The contract just ends at the end of the fixed term, right?
We regularly speak to clients who think that fixed term contracts just end, and they don’t have to do anything regardless of the length of term, or whether the role is continuing after the contract ‘expires’.
This common misconception can create serious issues for employers who aren’t aware of the potential claims that can arise from the wrongful termination of a fixed term contract, such as;
- Less favourable treatment of fixed term workers
- Wrongful dismissal
But if the contract term is less than two years then it doesn’t matter does it?
It does, and employees can make all the above claims regardless of length of service. Also, if the contract term goes beyond two years then they could also claim unfair dismissal if you do not end the contract properly and claim a redundancy payment.
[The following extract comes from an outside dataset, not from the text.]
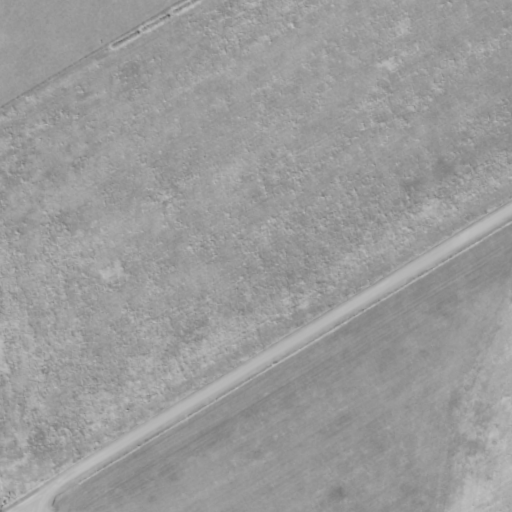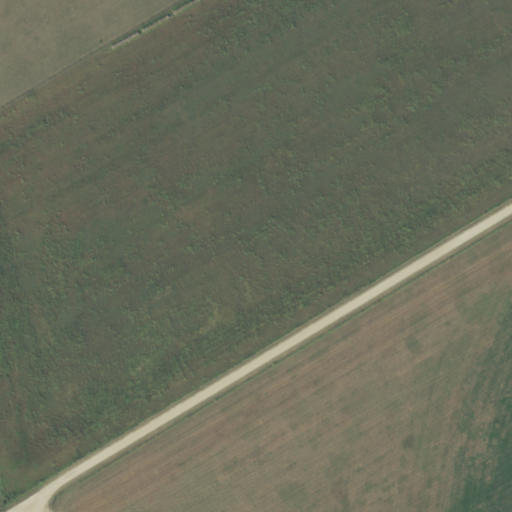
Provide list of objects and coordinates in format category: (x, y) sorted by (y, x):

So, what’s the point of fixed term contracts?
Fixed term appointments can be a useful way to resource short term engagements for projects, peak times and cover for protracted absences such as maternity leave, and long-term sickness. They can also be effective in tying employment to funding streams that are available for a fixed period.
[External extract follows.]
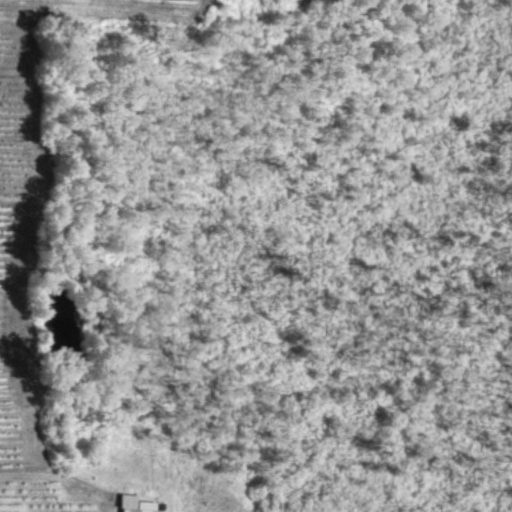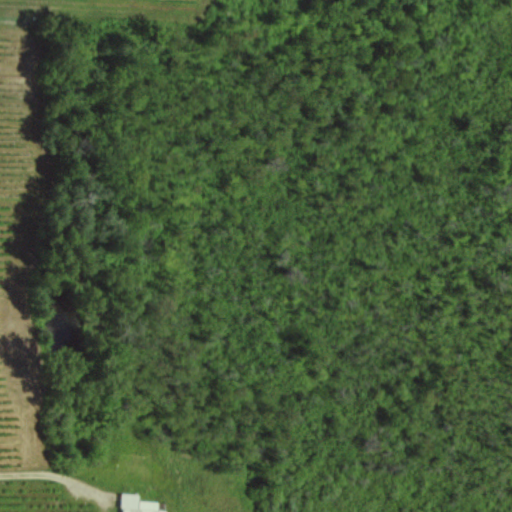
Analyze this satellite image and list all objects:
building: (136, 504)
What you shouldn’t use them for is for ‘trying out’ an employee before giving them a permanent contract, that’s what the probationary period is for and if you do not end the contract properly the same risks apply to the end of the fixed term contract as to ending a permanent contract during or at the end of the probationary period.
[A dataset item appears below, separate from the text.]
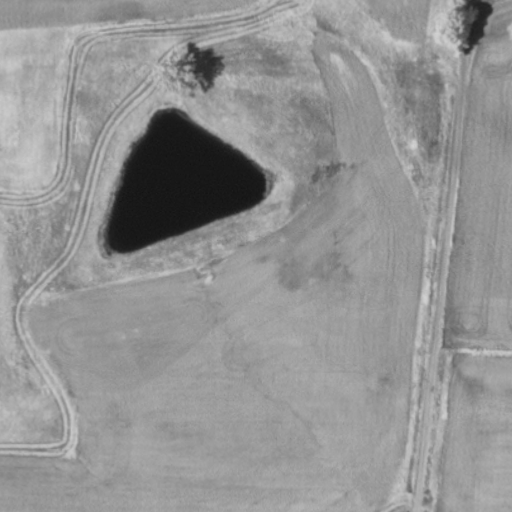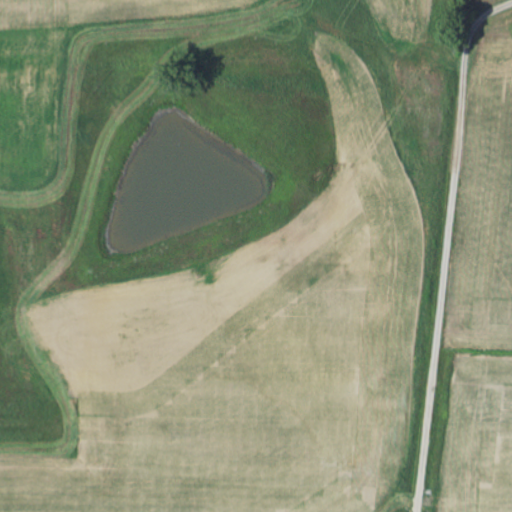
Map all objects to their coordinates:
road: (432, 256)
How do I end a fixed term contract?
Fair ways to end a fixed term contract include for misconduct, poor performance and redundancy. Usually, the end of a fixed term contract is a redundancy situation because the reason for the contract ending is because there is no longer a need for the role either because the project has finished, the funding has ceased or the person they were covering for has returned to work.
- Meet with the employee in good time before the end of the contract term (before the period of notice would begin)
- Review the needs of the business and the reasons for the fixed term appointment with them to confirm if there is no longer a need for the role beyond the contractual end date
- Consider if there are redeployment opportunities available within the business that the employee might be interested in/ suitable for
- Serve notice to end the contract
What other issues might I have with a fixed term contract?
Early notice provisions in the terms of the contract are essential otherwise, save for potential gross misconduct cases, you may be in breach of contract if you end the contract early without the relevant notice terms and may be liable for a claim for the balance of salary that they would have earned for the rest of the fixed term period.